REP_GAP(Replicaiton Gap) = [Latest SN of local SERVER]-[Latest XSN of local SERVER]Image Added

This value is close to zero(0) and shows a continuous changing value. However, if this value increases continuously, it can be estimated that there is a problem in Sender/Receiver, so replication of each server and the network must be checked.

Data conflict due to replication can be checked in "altibase_rp.log" or "altibase_rp_conflict.log" depending on the configuration.

 

In case of PK crash due to INSERT DML (Dup Error)
ERR-11058(errno=0) The row already exists in a unique index.                                                                                                                                                    

When data is not on the other side by DELETE DML
ERR-61036(errno=0) [Receiver] err_not found in deleteXlog()
ERR-61000(errno=0) The received record is not found in the database.

When data is not on the other size by UPDATE DML (Not Found)
ERR-6103a(errno=0) [Receiver] err_not_found in updateXlog()
ERR-61000(errno=0) The received record is not found in the database.

when the data is different from the original is sent by UPDATE DML.
ERR-61035(errno=0) [Receiver] An update conflict encountered.
ERR-61001(errno=0) A conflict has been occurred while executing the received statement.

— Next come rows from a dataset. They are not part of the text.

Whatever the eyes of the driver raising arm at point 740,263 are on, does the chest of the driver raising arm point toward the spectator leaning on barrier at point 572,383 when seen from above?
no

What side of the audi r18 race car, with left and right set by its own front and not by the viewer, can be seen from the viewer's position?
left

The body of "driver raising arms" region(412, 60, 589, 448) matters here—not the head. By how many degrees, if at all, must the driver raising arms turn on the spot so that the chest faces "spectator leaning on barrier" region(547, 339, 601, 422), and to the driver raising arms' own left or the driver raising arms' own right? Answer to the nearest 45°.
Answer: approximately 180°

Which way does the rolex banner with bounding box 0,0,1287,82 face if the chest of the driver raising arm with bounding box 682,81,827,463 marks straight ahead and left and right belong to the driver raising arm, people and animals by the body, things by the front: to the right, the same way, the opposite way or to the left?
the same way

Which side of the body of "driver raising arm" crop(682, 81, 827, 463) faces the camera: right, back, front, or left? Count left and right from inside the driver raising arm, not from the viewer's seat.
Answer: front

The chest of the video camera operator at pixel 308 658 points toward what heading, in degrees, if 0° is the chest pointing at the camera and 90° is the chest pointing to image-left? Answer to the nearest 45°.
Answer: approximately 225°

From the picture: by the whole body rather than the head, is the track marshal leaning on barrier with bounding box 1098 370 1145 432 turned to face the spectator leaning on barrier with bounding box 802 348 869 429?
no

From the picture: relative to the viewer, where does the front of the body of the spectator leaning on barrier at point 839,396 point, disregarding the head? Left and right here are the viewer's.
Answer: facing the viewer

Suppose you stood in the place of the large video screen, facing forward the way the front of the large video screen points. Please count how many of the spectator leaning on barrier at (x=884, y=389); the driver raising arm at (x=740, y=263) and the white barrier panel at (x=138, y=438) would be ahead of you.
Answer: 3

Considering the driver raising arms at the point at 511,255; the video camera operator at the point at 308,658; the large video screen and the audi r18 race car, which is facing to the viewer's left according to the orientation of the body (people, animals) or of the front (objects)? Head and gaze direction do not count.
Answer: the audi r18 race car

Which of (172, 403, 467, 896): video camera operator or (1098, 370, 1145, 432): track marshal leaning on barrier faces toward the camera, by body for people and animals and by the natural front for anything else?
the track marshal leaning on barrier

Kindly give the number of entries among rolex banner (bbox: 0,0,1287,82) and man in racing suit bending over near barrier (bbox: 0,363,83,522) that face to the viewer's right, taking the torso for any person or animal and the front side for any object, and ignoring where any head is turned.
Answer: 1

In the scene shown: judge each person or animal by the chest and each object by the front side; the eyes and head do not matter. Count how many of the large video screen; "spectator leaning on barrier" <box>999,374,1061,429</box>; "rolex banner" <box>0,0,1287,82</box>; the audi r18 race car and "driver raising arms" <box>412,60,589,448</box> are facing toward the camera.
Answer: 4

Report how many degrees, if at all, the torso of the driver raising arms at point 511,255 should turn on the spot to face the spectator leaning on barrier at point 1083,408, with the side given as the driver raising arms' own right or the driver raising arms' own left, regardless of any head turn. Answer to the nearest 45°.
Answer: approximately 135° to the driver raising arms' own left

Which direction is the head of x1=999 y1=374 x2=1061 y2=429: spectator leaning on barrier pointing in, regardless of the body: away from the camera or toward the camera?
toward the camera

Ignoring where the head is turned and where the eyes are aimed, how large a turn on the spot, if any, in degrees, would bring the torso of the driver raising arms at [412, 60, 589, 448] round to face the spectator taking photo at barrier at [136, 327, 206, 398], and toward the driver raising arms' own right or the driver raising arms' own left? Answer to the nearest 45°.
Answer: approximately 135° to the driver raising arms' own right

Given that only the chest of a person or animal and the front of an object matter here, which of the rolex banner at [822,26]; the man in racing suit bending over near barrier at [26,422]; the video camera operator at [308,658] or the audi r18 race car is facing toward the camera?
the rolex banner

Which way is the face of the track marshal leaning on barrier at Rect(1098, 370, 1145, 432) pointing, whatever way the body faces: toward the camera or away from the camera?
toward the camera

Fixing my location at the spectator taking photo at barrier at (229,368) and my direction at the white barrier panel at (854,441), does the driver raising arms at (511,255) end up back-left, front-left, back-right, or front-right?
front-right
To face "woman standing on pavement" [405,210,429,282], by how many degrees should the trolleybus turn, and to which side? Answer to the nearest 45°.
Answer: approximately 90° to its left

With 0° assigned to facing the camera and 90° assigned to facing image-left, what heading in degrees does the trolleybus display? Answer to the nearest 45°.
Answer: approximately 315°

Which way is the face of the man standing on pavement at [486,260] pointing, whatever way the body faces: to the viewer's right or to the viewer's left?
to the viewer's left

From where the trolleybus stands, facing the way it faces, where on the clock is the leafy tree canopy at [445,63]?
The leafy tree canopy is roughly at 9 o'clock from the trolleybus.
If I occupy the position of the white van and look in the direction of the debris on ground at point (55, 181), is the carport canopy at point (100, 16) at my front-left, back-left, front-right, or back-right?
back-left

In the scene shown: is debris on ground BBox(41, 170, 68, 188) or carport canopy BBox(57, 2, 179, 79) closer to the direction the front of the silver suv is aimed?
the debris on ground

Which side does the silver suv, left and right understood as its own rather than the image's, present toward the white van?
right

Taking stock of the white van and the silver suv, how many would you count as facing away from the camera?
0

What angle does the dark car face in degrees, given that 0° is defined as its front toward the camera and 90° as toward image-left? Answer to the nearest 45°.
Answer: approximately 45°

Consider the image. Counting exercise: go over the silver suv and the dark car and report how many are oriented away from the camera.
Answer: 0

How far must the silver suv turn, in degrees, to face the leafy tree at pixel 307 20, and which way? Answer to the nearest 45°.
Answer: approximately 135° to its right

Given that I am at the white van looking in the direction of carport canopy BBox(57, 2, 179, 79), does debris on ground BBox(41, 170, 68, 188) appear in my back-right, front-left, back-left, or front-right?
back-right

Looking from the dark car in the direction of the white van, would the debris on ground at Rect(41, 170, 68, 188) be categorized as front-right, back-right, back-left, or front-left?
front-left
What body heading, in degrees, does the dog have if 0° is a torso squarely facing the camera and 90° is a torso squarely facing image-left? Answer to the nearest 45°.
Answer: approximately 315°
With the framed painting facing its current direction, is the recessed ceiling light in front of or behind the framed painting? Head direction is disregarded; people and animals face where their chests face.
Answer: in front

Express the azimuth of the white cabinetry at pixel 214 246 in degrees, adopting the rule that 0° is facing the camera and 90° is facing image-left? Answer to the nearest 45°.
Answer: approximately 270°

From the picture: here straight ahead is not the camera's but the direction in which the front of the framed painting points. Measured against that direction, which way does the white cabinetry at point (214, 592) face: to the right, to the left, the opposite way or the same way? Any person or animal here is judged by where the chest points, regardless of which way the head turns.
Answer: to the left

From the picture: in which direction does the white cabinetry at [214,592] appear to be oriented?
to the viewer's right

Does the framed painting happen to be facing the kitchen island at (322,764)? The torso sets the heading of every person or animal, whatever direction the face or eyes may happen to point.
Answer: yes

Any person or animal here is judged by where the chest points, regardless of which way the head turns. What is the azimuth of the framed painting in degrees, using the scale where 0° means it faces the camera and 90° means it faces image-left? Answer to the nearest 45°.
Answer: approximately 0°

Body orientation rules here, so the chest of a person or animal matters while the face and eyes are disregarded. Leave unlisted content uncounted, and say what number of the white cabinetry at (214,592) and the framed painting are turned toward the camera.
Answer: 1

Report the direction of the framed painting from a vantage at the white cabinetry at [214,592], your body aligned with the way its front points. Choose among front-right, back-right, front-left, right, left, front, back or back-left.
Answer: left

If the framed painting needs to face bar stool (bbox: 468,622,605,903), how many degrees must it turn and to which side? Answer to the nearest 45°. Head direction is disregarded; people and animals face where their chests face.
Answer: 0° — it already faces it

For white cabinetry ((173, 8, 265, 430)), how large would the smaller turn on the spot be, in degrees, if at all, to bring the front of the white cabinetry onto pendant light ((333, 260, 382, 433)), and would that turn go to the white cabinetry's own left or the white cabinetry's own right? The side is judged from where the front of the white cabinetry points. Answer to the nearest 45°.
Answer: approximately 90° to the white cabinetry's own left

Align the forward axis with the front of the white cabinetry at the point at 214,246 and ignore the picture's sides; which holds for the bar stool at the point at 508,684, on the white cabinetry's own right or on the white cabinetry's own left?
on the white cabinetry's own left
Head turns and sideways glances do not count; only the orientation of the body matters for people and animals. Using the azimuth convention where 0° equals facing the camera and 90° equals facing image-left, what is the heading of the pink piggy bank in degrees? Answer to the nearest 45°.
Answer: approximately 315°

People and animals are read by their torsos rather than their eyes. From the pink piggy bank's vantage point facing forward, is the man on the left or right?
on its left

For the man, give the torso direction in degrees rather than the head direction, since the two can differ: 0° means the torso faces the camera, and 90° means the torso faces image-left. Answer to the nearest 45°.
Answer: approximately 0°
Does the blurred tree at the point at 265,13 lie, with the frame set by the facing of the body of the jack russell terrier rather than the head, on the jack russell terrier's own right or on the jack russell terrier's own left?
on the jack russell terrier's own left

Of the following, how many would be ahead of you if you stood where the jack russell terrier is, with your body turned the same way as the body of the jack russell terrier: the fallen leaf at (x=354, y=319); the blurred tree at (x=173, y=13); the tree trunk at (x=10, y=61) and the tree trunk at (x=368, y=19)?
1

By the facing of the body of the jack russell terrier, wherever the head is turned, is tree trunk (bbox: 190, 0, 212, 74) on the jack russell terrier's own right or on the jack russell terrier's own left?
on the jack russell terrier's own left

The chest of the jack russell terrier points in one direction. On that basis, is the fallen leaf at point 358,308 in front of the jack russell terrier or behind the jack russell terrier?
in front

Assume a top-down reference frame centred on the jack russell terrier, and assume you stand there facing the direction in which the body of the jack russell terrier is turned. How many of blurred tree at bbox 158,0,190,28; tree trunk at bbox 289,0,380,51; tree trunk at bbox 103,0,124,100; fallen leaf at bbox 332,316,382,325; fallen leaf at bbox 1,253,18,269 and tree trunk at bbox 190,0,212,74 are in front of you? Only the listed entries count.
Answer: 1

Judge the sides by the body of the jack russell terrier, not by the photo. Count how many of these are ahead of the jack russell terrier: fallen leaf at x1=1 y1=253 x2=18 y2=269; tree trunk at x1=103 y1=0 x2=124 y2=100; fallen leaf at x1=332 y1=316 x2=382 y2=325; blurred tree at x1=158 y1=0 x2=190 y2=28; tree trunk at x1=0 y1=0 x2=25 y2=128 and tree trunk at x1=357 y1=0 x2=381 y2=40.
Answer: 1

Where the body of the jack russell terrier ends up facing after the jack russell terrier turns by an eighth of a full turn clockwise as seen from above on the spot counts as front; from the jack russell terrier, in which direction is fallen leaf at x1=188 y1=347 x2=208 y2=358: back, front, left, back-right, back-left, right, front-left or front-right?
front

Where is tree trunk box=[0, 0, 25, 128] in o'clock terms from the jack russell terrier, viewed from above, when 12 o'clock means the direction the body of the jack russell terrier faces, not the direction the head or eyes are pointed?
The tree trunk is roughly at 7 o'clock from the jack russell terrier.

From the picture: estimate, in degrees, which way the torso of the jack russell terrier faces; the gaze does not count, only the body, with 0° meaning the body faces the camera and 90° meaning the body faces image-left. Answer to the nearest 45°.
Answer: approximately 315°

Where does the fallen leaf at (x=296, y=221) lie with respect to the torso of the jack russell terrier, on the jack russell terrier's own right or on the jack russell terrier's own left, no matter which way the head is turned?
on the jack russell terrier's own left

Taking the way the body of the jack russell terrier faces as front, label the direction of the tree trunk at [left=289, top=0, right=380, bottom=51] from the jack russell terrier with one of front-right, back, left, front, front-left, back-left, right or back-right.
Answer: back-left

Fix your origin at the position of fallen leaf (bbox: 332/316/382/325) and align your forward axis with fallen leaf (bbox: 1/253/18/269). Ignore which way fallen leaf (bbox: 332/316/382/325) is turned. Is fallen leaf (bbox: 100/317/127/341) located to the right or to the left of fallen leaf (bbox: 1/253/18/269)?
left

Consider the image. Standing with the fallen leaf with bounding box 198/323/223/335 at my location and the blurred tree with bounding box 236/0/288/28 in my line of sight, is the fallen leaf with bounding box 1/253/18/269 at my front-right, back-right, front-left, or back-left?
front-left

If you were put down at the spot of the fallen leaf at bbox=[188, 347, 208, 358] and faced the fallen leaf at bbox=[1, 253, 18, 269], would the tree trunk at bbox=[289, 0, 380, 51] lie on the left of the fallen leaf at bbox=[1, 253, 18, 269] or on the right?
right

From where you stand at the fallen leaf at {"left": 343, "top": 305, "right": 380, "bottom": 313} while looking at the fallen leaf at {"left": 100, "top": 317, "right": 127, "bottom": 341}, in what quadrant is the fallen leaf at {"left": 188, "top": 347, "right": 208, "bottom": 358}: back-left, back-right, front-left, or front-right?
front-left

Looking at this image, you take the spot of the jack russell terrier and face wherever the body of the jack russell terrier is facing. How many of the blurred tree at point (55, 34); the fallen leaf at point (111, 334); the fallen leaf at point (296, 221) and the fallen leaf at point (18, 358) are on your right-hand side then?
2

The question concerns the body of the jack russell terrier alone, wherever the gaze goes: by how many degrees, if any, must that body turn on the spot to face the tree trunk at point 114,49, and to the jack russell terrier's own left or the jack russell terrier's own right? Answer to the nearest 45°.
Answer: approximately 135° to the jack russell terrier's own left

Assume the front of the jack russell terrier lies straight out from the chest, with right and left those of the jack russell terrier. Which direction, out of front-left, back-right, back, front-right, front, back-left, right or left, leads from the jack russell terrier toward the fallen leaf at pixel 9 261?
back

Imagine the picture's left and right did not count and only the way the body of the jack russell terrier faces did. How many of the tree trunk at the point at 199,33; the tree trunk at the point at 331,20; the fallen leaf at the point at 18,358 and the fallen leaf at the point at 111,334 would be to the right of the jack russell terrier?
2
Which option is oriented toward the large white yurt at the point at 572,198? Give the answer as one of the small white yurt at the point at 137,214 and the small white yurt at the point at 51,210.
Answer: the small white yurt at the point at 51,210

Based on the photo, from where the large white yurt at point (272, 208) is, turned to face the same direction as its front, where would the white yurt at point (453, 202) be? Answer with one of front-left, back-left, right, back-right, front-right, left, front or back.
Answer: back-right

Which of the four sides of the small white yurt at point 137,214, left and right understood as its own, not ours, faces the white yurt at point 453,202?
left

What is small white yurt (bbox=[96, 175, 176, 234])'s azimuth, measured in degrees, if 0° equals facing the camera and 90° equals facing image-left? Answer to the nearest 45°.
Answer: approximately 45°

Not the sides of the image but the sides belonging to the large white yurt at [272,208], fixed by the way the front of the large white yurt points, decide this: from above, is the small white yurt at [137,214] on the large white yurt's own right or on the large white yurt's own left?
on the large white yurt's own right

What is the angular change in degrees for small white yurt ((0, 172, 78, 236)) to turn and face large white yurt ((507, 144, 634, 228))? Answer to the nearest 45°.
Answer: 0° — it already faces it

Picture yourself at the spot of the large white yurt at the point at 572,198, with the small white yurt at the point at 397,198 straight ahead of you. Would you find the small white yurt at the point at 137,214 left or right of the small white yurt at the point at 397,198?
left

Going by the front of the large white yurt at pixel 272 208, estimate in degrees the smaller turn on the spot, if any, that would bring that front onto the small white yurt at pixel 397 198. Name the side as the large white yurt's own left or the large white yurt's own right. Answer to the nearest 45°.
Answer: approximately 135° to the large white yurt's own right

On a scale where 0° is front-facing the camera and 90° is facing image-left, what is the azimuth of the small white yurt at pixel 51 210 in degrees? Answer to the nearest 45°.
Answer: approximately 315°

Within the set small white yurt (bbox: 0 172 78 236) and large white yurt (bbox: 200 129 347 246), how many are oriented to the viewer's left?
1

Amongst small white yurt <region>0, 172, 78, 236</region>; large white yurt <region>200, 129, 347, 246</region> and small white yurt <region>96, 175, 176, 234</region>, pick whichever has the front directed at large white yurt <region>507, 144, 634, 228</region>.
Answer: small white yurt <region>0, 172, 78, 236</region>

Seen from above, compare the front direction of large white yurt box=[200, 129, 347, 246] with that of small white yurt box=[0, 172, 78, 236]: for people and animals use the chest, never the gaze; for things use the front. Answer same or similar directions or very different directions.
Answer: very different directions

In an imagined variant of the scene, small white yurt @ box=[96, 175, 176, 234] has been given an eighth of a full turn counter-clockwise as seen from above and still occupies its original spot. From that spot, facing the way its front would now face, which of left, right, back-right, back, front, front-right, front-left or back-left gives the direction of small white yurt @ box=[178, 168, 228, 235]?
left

Except for the type of INSERT, output messages are recorded in the form of two errors each for one error. Additionally, since the SQL statement log is recorded for each type of data conflict by which SQL statement, it can be important information to find the corresponding data. The reason for such a phenomenon occurs is that the original data is incorrect or that the replication server attempts to change data is having the same PK without distinction. Therefore, it is necessary to carefully review the execution form of the application based on the SQL information.